**Texte source:**

━━━━━━━━

Pourquoi le Christ se fait-il baptiser ?

Le Baptême du Seigneur — 12 janvier 2025

Évangile selon saint Luc 3, 15-16 ; 21-22



J’ai une tendresse pour Jean le Baptiste. Il apparaît un peu – si vous me permettrez l’expression – comme le perdant magnifique du Christianisme. D’abord Jean a une intuition en opposition avec son temps et son milieu. Lui qui descend d’une famille sacerdotale de Jérusalem quitte tout pour aller prêcher au désert, plus exactement sur les rives du Jourdain qui marquent la frontière entre désert et Terre d’Israël. « Je suis la voix de celui qui crie dans le désert : Redressez le chemin du Seigneur » (Jn 1, 23). Pour lui, il faut conquérir à nouveau la Terre promise. C’est dire que, dans son esprit, Israël n’est plus rien ; le Temple n’est plus rien ; le peuple de Dieu lui-même est dépouillé, nu, sans terre, revenu à l’errance. Et Jean l’assume pour lui, se vêt en conséquence, quitte Jérusalem pour les terres arides et prône une nouvelle entrée en Terre sainte. En se positionnant comme les Hébreux avant l’entrée en Terre promise, Jean pose un acte de défi radical à l’establishment dont il est issu et à l’esprit de son temps.


C’est radical est c’est sans doute ce qui me plaît en lui. Jean quitte tout – confort, famille, situation, nourriture et vêtements – pour assumer le dépouillement de son peuple et la désolation de son époque.


Puis arrive Jésus de Galilée, qui le dépasse et rafle la mise : son bel idéal, la nouvelle entrée en Terre promise, ses disciples, tout ce que Jean a mis en œuvre, Jésus semble s’en emparer… presque l’en dépouiller. Et l’Écriture insiste : « Moi, je vous baptise avec de l’eau, mais il vient, celui qui est plus fort que moi. Je ne suis pas digne de dénouer la courroie de ses sandales. » On l’a l’impression d’une course de fond où Jean se fait coiffer au poteau parle Christ.


Même sa mort, que l’Évangile situe également lors d’un repas, n’est pas accomplie comme celle du Christ. Vous vous souvenez de l’épisode de la tête de Jean offerte à Salomé sur un plateau pour une danse lascive. C’est Hérode qui triomphe à la mort de Jean, alors que c’est le Christ qui triomphe à sa propre mort.

━━━━━━━━

**Exercices:**
1: D’après le texte sur Jean le Baptiste, de quelle famille Jean descend-il ?
2: Écrivez la suite du texte sur Jean le Baptiste, à partir de sa dernière phrase.

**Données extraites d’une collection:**
━━━━━━━━

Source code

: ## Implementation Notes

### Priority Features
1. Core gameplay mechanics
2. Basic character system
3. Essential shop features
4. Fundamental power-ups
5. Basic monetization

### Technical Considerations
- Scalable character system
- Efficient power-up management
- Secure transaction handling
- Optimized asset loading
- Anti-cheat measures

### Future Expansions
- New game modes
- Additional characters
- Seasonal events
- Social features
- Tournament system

━━━━━━━━

**Corrigés des exercices:**
1: D’une famille sacerdotale de Jérusalem.

2:
J’ai une tendresse pour Jean le Baptiste parce qu’il apparaît comme un magnifique perdant, un bel idéaliste qui a perdu son combat. Il est intransigeant et c’est ce qui lui coûte la tête.


C’est Jean qui invente le baptême mais c’est Jésus qui s’y voit couronné par Dieu. Une voix venant du ciel dit « Toi, tu es mon Fils bien-aimé ; en toi, je trouve ma joie. »


Alors Jean le Baptiste n’est-il qu’un admirable perdant ? Oui et non.


Oui, c’est le Christ qui accomplit sa mission. Jean s’efface et c’est Jésus qui triomphe. Remarquons que lui-même, Jésus, triomphe à la manière d’un perdant. Car s’il apparaît muni de la plénitude de l’Esprit à son baptême ; il meurt à bout de souffle – en rendant l’Esprit – moqué jusqu’au pied de la Croix par des foules qui tantôt l’acclamaient et maintenant réclament sa crucifixion.


Jean le Baptiste est humain, nous sommes humains et le Christ est humain. Et ultimement l’humanité s’efface devant la divinité. En cela, tous, nous apparaissons comme des perdants. Et tous nous mourrons.


Mais finalement, et dès le baptême de Jean, nous triomphons. Si, dans la crèche, Dieu rejoint notre humanité, au baptême de Jean – je l’ai dit – Dieu rejoint nos combats. En se laissant baptiser par lui, Jésus endosse la révolte de Jean le Baptiste contre la corruption des élites et l’hypocrisie du Temple. Jean est un révolté contre son époque et le Christ vient le rejoindre au bord du Jourdain. Il vient habiter la radicalité de sa contestation avec la plénitude de l’Esprit Saint. Ainsi, comme dira saint Paul à Tite : il nous apprend « à vivre dans le temps présent de manière raisonnable, avec justice et piété », faisant de nous « un peuple ardent à faire le bien. »


Tous nous menons des combats. Sans doute chacun avec une radicalité différente mais je crois que tous, il nous arrive d’être révoltés par la corruption et l’hypocrisie, par l’injustice. Celle de notre époque et, peut-être aussi, la nôtre. Tous, nous menons des combats, contre le mal en nous et contre le mal dans le monde. Et le mal, à juste titre, nous révolte.


Si le Christ vient se faire baptiser par Jean alors qu’il est Dieu, c’est pour signifier que, par le baptême, il endosse tous les combats de notre vie, tous les combats de l’humanité. Dieu n’a pas besoin d’être baptisé mais Dieu veut montrer, par le baptême, qu’il peut investir la radicalité de tous nos combats humains.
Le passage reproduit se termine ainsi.